**PROBLEMS AND TASKS**
(a) In the forum thread about total party kills, what word did the players decide was the real answer to the cryptogram on the puzzle door?
(b) Transcribe the records character for character, starting at their beginning and ending with the line that contains "-0.057090, 0.998082, -0.033750]]". Leave the pictures out.

**TEXT BLOCK**
◇ ◇ ◇
I have to say I would never plan to wipe out a party of PCs. Nor would I want to play in a campaign where such was planned.

Quirks of fate? Yeah, I put the team up against a 50/50 odds in the beginning to set the tone of the campaign and a lot of PCs ended up dying. But only before many of the decisions made were recognized as bad ones and PCs shaped up to living in a dangerous world.
 

I once placed a puzzle door straight out of the FFG Traps and Treachery book outside of a treasure room. It was intended to give them something to do other than fighting. It was a simple cryptogram, and the players had solved the entire puzzle except for one word (I believe the word was "egress"). They spent about a half hour mulling over and over this one word, of which only the G was missing. Out of boredom, I finally demanded a decision. They decided that this word was a trick and didn't follow the rest of the cryptogram's solution, but instead contained more than one letter substitution for the character representing G. They decided the real word had to be empress. :confused:

Well...

The door had four symbols of death on it that would activate if the correct word (egress) was not spoken. Each party member approached the door one at a time. Four party members, four symbols of death, four failed saves.
What gets me is that they tried the same wrong solution four times. Even after they had decided that it was the wrong answer, and that the correct word indeed was egress, they still walked up to the door like lemmings, one right after the other, and uttered the wrong word!
 

howandwhy99 said:
I have to say I would never plan to wipe out a party of PCs. Nor would I want to play in a campaign where such was planned.

Quirks of fate? Yeah, I put the team up against a 50/50 odds in the beginning to set the tone of the campaign and a lot of PCs ended up dying. But only before many of the decisions made were recognized as bad ones and PCs shaped up to living in a dangerous world.

Oh, you wouldn't have anything to worry about with me. Whenever I've actually TRIED to wipe the party, the Dice Gods always turned against me, and the party ended up with far more treasure than they should have had.

(which reminds me...never use a vorpal weapon against the party unless you are prepared for the fact that the party will get said weapon when they kill your villian.)
 


Most ignoble TPK I recall occurred during original trip thru T1:Homlet.
Tick wins initative and lands on the Fighter...fine, until the klutzy paladin (played by an equally inept player IRL) standing next to him declared he'd shoot it off at point-blank with his bow (why?!)...rolling a "1" leading to a Critical to-hit vs the Fighter (gone). Theif decides since the fighter's dead anyway, he'd toss a lighted oil-flask....taking out both the Cleric and Mage, who had just as he finished casting Burning Hands...taking out the Paladin. Theif looks at the mess, the feeding tick, and flees down the steps previously Grease spell'd during earlier encounter...dies from falling damage. The paladin's real-life bruises faded about 2wks later as i recall. lol
 

Our last TPK happened when the GM got bored and threw a couple random encounters at us in an arctic region. We were beating up the wolves easily, so he tosses in a frost wyrm (which causes the remaining wolves to flee). We were only around 8th level, IIRC, but we were just barely able to kill it without losing a single character. That's when the GM mentioned that it has death throes - 20 HD of damage later, everyone is dead or dying. The surviving wolves came back and feasted on our bodies...
◇ ◇ ◇
**GIVEN INFORMATION**
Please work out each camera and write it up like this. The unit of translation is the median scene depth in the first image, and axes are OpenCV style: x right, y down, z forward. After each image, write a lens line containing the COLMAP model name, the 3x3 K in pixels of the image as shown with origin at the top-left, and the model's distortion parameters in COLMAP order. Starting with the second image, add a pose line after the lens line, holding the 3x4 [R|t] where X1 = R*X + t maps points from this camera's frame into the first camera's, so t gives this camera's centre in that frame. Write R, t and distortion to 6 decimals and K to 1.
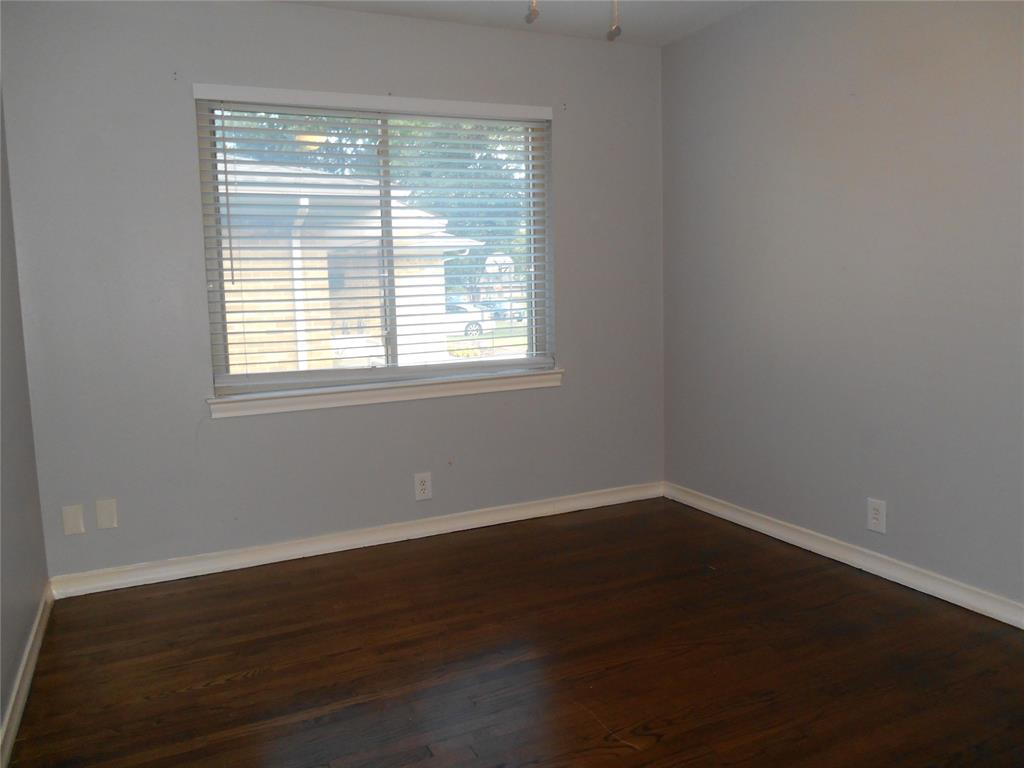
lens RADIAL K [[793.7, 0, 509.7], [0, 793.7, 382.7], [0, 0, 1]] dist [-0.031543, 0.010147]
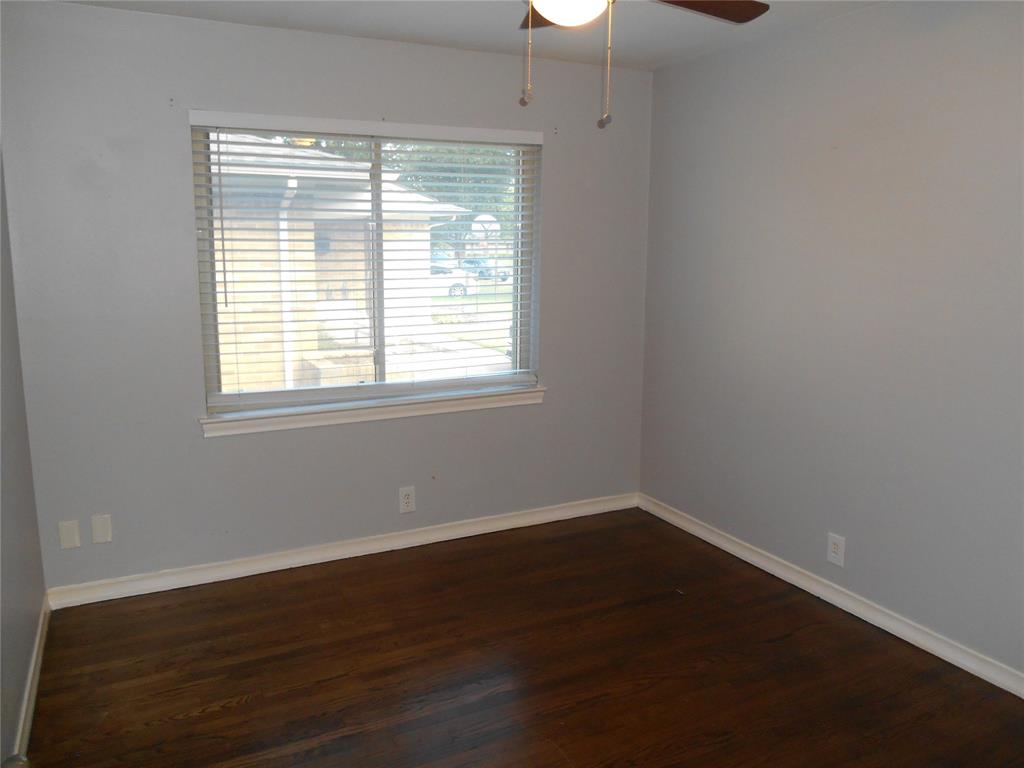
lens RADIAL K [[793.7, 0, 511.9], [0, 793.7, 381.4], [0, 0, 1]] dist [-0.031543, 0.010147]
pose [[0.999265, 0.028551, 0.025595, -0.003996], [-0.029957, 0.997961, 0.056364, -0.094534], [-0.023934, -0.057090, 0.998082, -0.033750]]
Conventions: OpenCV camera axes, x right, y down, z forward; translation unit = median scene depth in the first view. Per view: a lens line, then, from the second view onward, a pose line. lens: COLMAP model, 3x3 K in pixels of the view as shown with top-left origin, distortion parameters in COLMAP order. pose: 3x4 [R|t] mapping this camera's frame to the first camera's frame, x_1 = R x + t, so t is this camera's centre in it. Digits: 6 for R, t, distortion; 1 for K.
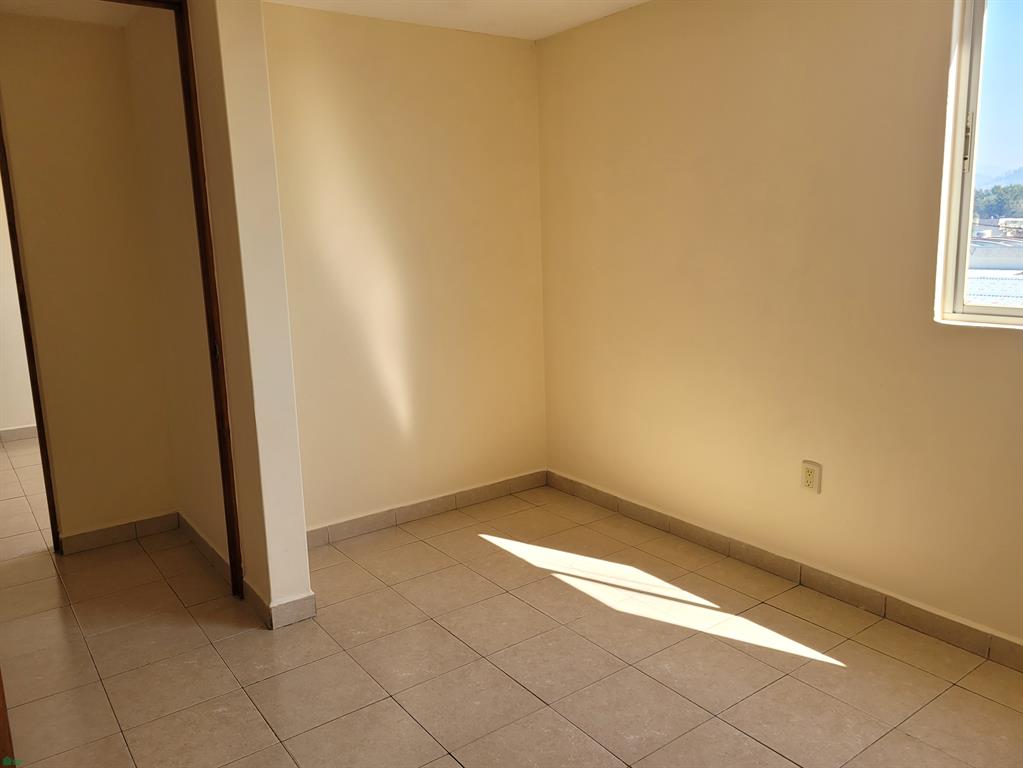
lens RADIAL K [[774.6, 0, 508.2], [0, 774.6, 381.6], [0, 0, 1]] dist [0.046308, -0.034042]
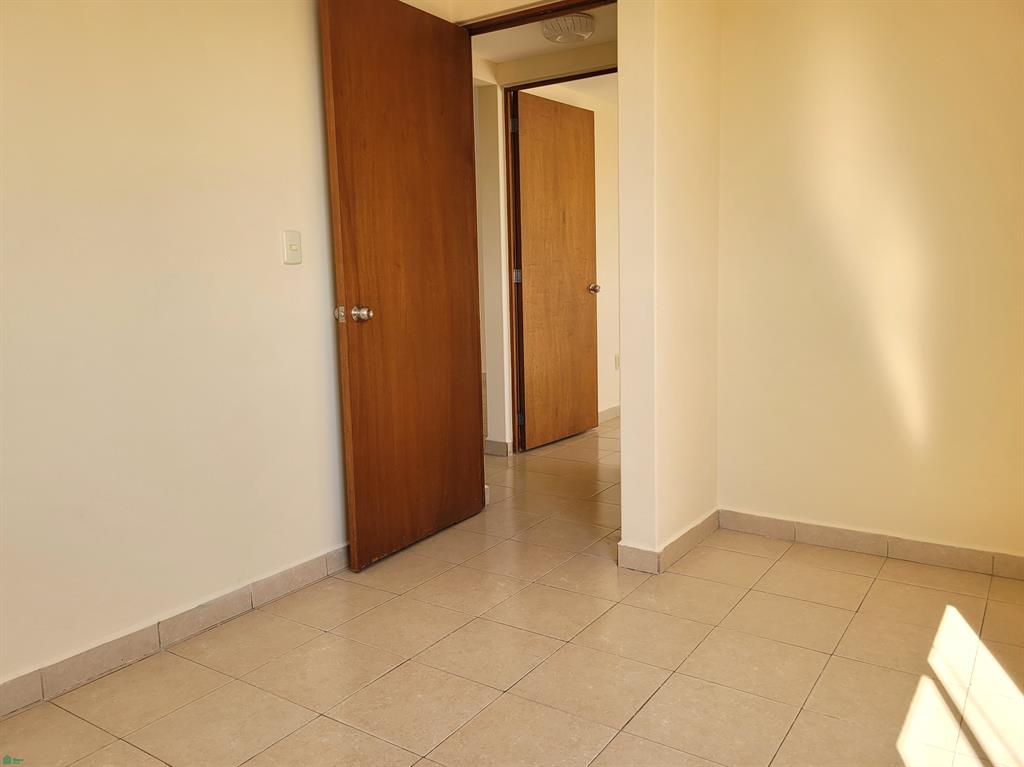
◇ ◇ ◇
**TASK RESPONSES**
(a) Empress

(b)
Please work out each camera and write it up like this. The unit of translation is the median scene depth in the first image, and axes are OpenCV style: x right, y down, z forward. After each image, write a lens line containing the COLMAP model name, the 3x3 K in pixels of the image as shown with origin at the top-left, and the model's distortion parameters in COLMAP order. Starting with the second image, add a pose line after the lens line, holding the 3x4 [R|t] where X1 = R*X + t maps points from this camera's frame into the first camera's, so t gives this camera's centre in that frame. Write R, t and distortion to 6 decimals and K to 1.
lens RADIAL K [[793.7, 0, 509.7], [0, 793.7, 382.7], [0, 0, 1]] dist [-0.031543, 0.010147]
lens RADIAL K [[793.7, 0, 511.9], [0, 793.7, 381.4], [0, 0, 1]] dist [-0.031543, 0.010147]
pose [[0.999265, 0.028551, 0.025595, -0.003996], [-0.029957, 0.997961, 0.056364, -0.094534], [-0.023934, -0.057090, 0.998082, -0.033750]]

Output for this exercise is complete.